▶ _WORK INSTRUCTIONS_:
- a) Return the section of the streaming proxy guidelines starting with "Limited Buffering: Proxies" and going on through "response remains streaming.", word for word.
- b) In the streaming proxy guidelines, what is the upper bound on latency a proxy may add per chunk?
- c) Extend the streaming proxy guidelines, picking up right after the last line shown.

START SELECTED PASSAGE

Proxies SHOULD NOT introduce significant latency in streaming responses.
Best Practice: Forward chunks immediately upon receipt from the inference server.
Limited Buffering: Proxies MAY buffer chunks briefly for:
- Semantic inspection: Analyzing chunk content for logging or policy enforcement
- Header injection: Adding proxy-specific headers or metadata
- Format validation: Ensuring SSE format correctness
- Multi-token context operations: Processing that requires analyzing multiple tokens together (e.g., guardrail evaluation, PII redaction, safety filtering) before forwarding. This "look-ahead" buffering is acceptable as long as the response remains streaming.
However, proxies MUST:
- Emit chunks in order: Never reorder chunks
- Minimize added latency: Keep added latency per chunk under 10-50ms
- Note: This is added latency per chunk, not total latency
- Example: For 100 chunks, acceptable added latency is 1-5 seconds total
- NOT buffer entire response: Don't accumulate all chunks before forwarding
- NOT convert to non-streaming: Even if buffering for inspection or multi-token analysis, the final delivery must remain streaming
Latency Measurement:
- Measure time from receiving chunk from the inference server to forwarding to client
- This should be milliseconds, not seconds per chunk
Proxies MUST preserve the structure of streaming response chunks exactly as received from the inference server.
General Requirements:
Proxies MUST:
- Preserve all fields in each chunk, including:
- Incremental content fields (structure varies by endpoint)

END SELECTED PASSAGE
START EXERCISE DATA

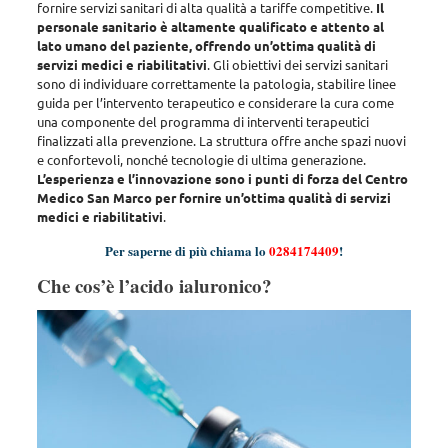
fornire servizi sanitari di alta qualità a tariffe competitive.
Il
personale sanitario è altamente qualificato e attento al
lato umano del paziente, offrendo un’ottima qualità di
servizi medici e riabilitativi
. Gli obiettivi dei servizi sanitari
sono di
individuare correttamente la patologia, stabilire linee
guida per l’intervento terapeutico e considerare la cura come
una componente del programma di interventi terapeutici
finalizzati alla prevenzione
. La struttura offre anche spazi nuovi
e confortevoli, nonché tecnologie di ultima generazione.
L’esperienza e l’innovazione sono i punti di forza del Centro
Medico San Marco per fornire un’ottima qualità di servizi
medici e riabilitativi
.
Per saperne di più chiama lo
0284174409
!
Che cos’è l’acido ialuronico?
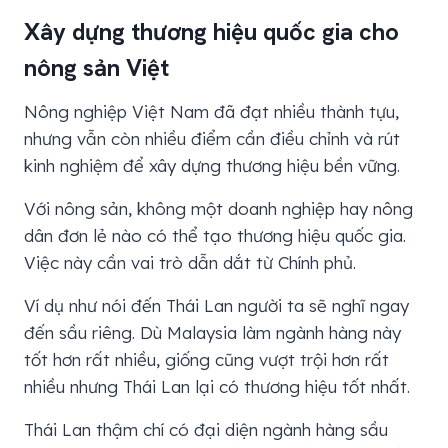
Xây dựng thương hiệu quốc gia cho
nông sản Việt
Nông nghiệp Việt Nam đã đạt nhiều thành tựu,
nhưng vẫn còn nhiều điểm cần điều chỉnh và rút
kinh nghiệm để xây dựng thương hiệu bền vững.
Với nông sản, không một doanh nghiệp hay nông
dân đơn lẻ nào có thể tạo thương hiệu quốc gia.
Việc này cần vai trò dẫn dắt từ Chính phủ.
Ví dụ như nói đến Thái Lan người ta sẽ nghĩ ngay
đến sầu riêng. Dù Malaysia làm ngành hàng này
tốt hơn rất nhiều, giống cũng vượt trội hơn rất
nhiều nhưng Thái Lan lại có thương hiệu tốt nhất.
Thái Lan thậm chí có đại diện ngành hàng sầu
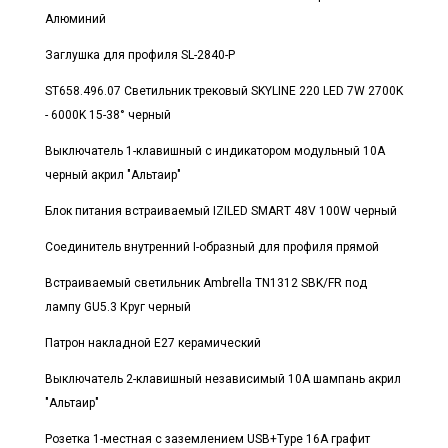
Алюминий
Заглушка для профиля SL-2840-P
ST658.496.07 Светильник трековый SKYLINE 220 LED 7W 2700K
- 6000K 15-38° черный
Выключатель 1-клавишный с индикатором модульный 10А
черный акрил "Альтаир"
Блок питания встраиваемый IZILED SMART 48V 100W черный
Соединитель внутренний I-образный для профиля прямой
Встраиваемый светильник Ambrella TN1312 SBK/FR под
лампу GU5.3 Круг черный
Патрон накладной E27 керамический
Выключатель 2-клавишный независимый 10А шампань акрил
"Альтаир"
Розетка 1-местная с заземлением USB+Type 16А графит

END EXERCISE DATA

▶ _TASK RESPONSES_:
- a)
Limited Buffering: Proxies MAY buffer chunks briefly for:
- Semantic inspection: Analyzing chunk content for logging or policy enforcement
- Header injection: Adding proxy-specific headers or metadata
- Format validation: Ensuring SSE format correctness
- Multi-token context operations: Processing that requires analyzing multiple tokens together (e.g., guardrail evaluation, PII redaction, safety filtering) before forwarding. This "look-ahead" buffering is acceptable as long as the response remains streaming.

- b) Under 10-50ms per chunk.

- c)
- Completion status indicators (e.g.,
finish_reason) - Usage/billing information (if present in any chunk)
- Extension fields (e.g., vLLM-specific fields like
token_ids,reasoning) - Nested objects and arrays
- NOT modify field values within chunks
- NOT move fields between chunks (e.g., moving usage data to a different chunk)
- NOT strip or filter any fields, even if their purpose is unclear
Usage Information:
If usage information appears in streaming chunks (controlled by stream_options.include_usage or similar parameters), proxies MUST:
- Preserve the usage object exactly as received
- Include all nested fields (e.g.,
cached_tokens,prompt_tokens_details) - NOT move usage to a different chunk than where the inference server placed it
- NOT strip usage information (important for billing/metering)
Rationale: Different endpoints have different chunk schemas. The proxy's job is to forward chunks faithfully, not to understand or validate their structure. Consult the OpenAI API documentation for the endpoint you are proxying to understand the expected chunk format.
Proxies MUST forward stream_options parameters:
{
"stream": true,
"stream_options": {
"include_usage": true,
"continuous_usage_stats": true
}
}Parameters:
include_usage- Include usage in final chunkcontinuous_usage_stats- Include usage in every chunk (vLLM extension)
Many endpoints stream data incrementally, where a complete data structure (e.g., tool call arguments, structured output, reasoning chains) is built across multiple chunks.
Proxies MUST preserve the incremental structure of streaming data:
General Requirements:
Proxies MUST:
- Forward incremental data exactly as received without buffering to reconstruct complete structures
- Preserve partial or incomplete data in chunks (e.g., partial JSON strings, incomplete arrays)
- NOT validate or parse incremental data mid-stream (it may be syntactically invalid until the final chunk)
- NOT reformat or restructure incremental data before streaming completes
Proxies MUST NOT:
- Buffer chunks to return "complete" data structures (e.g., complete JSON objects, complete tool calls)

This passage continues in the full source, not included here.